◆ **Recorded data**
>>>

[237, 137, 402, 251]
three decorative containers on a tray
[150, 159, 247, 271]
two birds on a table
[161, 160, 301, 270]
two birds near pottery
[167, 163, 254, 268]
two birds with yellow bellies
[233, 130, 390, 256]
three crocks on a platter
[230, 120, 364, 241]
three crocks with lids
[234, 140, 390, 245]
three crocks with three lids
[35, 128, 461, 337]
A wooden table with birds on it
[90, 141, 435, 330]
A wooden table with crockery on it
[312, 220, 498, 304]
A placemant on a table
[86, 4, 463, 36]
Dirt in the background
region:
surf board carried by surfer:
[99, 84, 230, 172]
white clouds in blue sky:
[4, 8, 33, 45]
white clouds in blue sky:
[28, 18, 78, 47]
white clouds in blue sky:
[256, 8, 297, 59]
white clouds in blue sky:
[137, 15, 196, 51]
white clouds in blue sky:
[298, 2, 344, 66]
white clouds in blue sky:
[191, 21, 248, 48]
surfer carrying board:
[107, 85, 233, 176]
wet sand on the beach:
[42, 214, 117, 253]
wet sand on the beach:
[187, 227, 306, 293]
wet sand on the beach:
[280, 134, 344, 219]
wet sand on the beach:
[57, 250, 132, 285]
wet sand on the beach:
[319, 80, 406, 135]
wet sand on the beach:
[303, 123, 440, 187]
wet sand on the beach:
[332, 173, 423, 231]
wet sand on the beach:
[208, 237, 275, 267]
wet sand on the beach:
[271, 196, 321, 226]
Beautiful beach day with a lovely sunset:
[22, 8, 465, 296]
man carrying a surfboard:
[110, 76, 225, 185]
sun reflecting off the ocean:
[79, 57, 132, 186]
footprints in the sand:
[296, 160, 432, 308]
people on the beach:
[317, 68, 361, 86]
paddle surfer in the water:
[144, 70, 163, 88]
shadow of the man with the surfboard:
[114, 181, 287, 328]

<<<

◆ **What is expected**
Recast all the data above as a Markdown table with two columns, Row and Line. Give each nonblank line its own row, numbered in order.

◆ **Result below**
| Row | Line |
|---|---|
| 1 | [237, 137, 402, 251] |
| 2 | three decorative containers on a tray |
| 3 | [150, 159, 247, 271] |
| 4 | two birds on a table |
| 5 | [161, 160, 301, 270] |
| 6 | two birds near pottery |
| 7 | [167, 163, 254, 268] |
| 8 | two birds with yellow bellies |
| 9 | [233, 130, 390, 256] |
| 10 | three crocks on a platter |
| 11 | [230, 120, 364, 241] |
| 12 | three crocks with lids |
| 13 | [234, 140, 390, 245] |
| 14 | three crocks with three lids |
| 15 | [35, 128, 461, 337] |
| 16 | A wooden table with birds on it |
| 17 | [90, 141, 435, 330] |
| 18 | A wooden table with crockery on it |
| 19 | [312, 220, 498, 304] |
| 20 | A placemant on a table |
| 21 | [86, 4, 463, 36] |
| 22 | Dirt in the background |
| 23 | region: |
| 24 | surf board carried by surfer: |
| 25 | [99, 84, 230, 172] |
| 26 | white clouds in blue sky: |
| 27 | [4, 8, 33, 45] |
| 28 | white clouds in blue sky: |
| 29 | [28, 18, 78, 47] |
| 30 | white clouds in blue sky: |
| 31 | [256, 8, 297, 59] |
| 32 | white clouds in blue sky: |
| 33 | [137, 15, 196, 51] |
| 34 | white clouds in blue sky: |
| 35 | [298, 2, 344, 66] |
| 36 | white clouds in blue sky: |
| 37 | [191, 21, 248, 48] |
| 38 | surfer carrying board: |
| 39 | [107, 85, 233, 176] |
| 40 | wet sand on the beach: |
| 41 | [42, 214, 117, 253] |
| 42 | wet sand on the beach: |
| 43 | [187, 227, 306, 293] |
| 44 | wet sand on the beach: |
| 45 | [280, 134, 344, 219] |
| 46 | wet sand on the beach: |
| 47 | [57, 250, 132, 285] |
| 48 | wet sand on the beach: |
| 49 | [319, 80, 406, 135] |
| 50 | wet sand on the beach: |
| 51 | [303, 123, 440, 187] |
| 52 | wet sand on the beach: |
| 53 | [332, 173, 423, 231] |
| 54 | wet sand on the beach: |
| 55 | [208, 237, 275, 267] |
| 56 | wet sand on the beach: |
| 57 | [271, 196, 321, 226] |
| 58 | Beautiful beach day with a lovely sunset: |
| 59 | [22, 8, 465, 296] |
| 60 | man carrying a surfboard: |
| 61 | [110, 76, 225, 185] |
| 62 | sun reflecting off the ocean: |
| 63 | [79, 57, 132, 186] |
| 64 | footprints in the sand: |
| 65 | [296, 160, 432, 308] |
| 66 | people on the beach: |
| 67 | [317, 68, 361, 86] |
| 68 | paddle surfer in the water: |
| 69 | [144, 70, 163, 88] |
| 70 | shadow of the man with the surfboard: |
| 71 | [114, 181, 287, 328] |